The thing is, it's a bit unfair to publish the novella's in e-book only.
It's not as if there's another option. A few decades ago, there were plenty of print magazines that published novella-length stories, and novels were often quite short so novellas could be published as standalone, illustrated works or in something like an Ace Double "flip book" with two tales in one binding (a format emulated by DS9: Fearful Symmetry
). But these days, neither of those is really the case anymore. There's no market for standalone volumes that short, few print SF magazines exist anymore, and there's certainly no market for Star Trek
novellas as standalone works -- except
in e-book form.
And is that really "unfair?" I don't see it that way, since there's nothing stopping you from buying it as an e-book except your own resistance to the format. As long as you're given the freedom to make your own choice, that's fair. If you choose not to buy, that's your own decision, not something imposed on you.
I don't have an e-reader, and I just don't like sitting behind my compuer reading books. I do that on the couch, or in bed. Or during lunch. We are being forced to either buy e-readers (which I'm not going to do for two or three Trek novella's) or sit behind computers, reading them that way, which some of us just don't like.
Again, that's your own choice, so don't blame the publisher. The option is readily available for anyone willing to take it.
And frankly, I don't understand the notion that mild discomfort is a reason not to read something. Heck, I've read enormous hardcover tomes that I found uncomfortable to read because they were so heavy, or old paperbacks that were falling apart and smelled funny. I've read sitting outside in frigid weather, or in dusty library stacks that made me sneeze, or just in uncomfortable chairs. Being comfortable didn't matter; what mattered was reading.

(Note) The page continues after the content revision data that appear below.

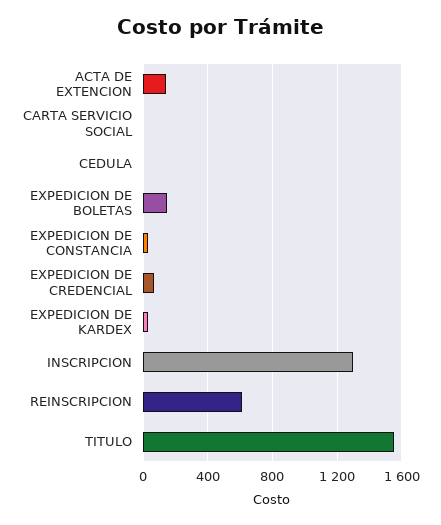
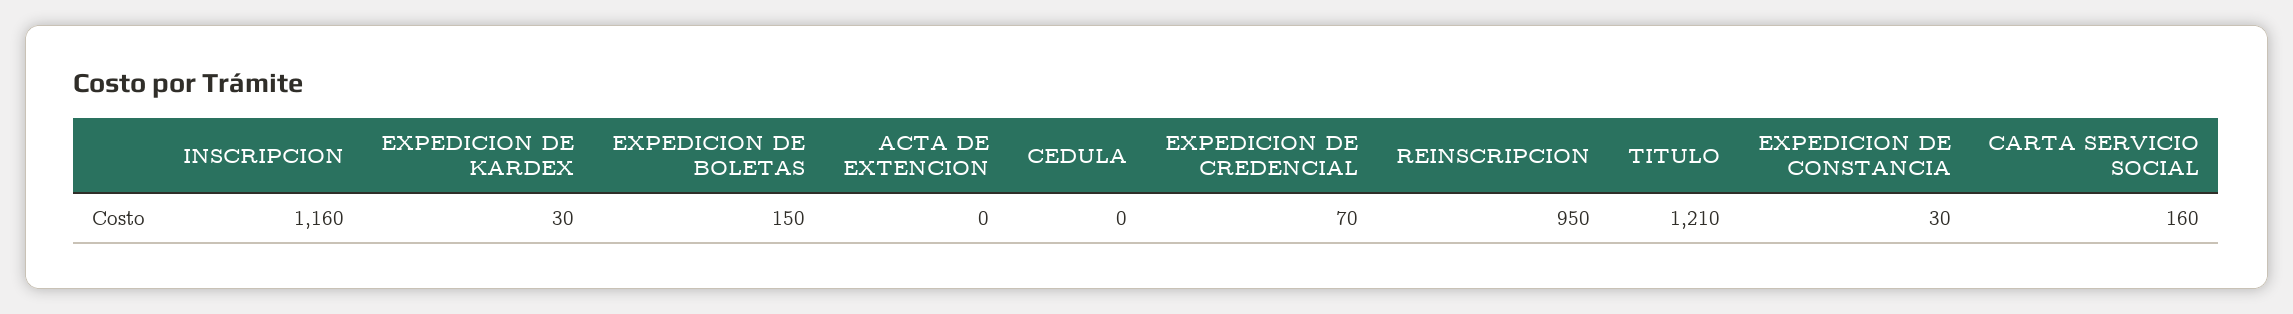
  {
-   "ACTA DE EXTENCION": 150,
+   "ACTA DE EXTENCION": 0,
-   "CARTA SERVICIO SOCIAL": 0,
+   "CARTA SERVICIO SOCIAL": 160,
    "CEDULA": 0,
    "EXPEDICION DE BOLETAS": 150,
    "EXPEDICION DE CONSTANCIA": 30,
    "EXPEDICION DE CREDENCIAL": 70,
    "EXPEDICION DE KARDEX": 30,
-   "INSCRIPCION": 1300,
+   "INSCRIPCION": 1160,
-   "REINSCRIPCION": 600,
+   "REINSCRIPCION": 950,
-   "TITULO": 1550
+   "TITULO": 1210
  }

If you like the story, if it engrosses you, then you probably won't even notice the circumstances you're reading it in.
Also, and this is my biggest point.... I'm paying for bytes, something I can't hold and only exists in a digital form.
No, you're not. You're paying for labor
. You're paying for the months of hard work done by the writer, the editor, the copyeditors and proofreaders, the typesetters, the researchers, the cover artist, the cover designer, the legal department, the sales and marketing department, etc. You're paying for the fruits of their creativity and effort. The actual cost of the physical paper, ink, and binding of a book is negligible, especially if it's published in bulk. That's mere pennies of value. (I just got some advance reading copies of my upcoming novel, and although they're in a cruder paperback format, they're actually more costly per unit to print than the final hardcover because there are so few of them printed.) What you're paying for isn't the physical book, but the content
thereof. The physical book, like the computer, is merely the storage medium for what you're buying.
Hopefully, Pocket Books wil realise that they can make some extra money by publising these novella's in a binded volume. I mean, they cater to both markets by releasing all the other novels in both paper and digital form, why not with these novella's?
Because, again, there aren't enough of them yet
. There's effectively zero chance of getting a single
novella published as a physical book. All the paperback collections of Star Trek
e-books to date have been omnibus collections of 4-8 separate e-books, because that's what the print market will bear. And so far, aside from the eight remaining uncollected Corps of Engineers
novellas and the 6-part TNG Slings and Arrows
miniseries, there's only one standalone novella available yet, with two more yet to be published. There will need to be more of them before it's practical to publish them in print form.
So yes, I strongly urge Pocket to find out if releasing both The Struggle Within and In Tempest's Wake together as one book is possible. Then everybody can read these two novels.
They're not novels, they're novellas. Which is why only two wouldn't be enough. But a third, TNG: The Stuff of Dreams
by James Swallow, is in the works for March, and it's logical to assume that Pocket will continue to publish more, because plenty of people do
buy e-books and will continue to do so. So there should probably be enough to get collected eventually
. But if you insist on waiting for that, it's your own choice, so please stop pretending you're being persecuted somehow.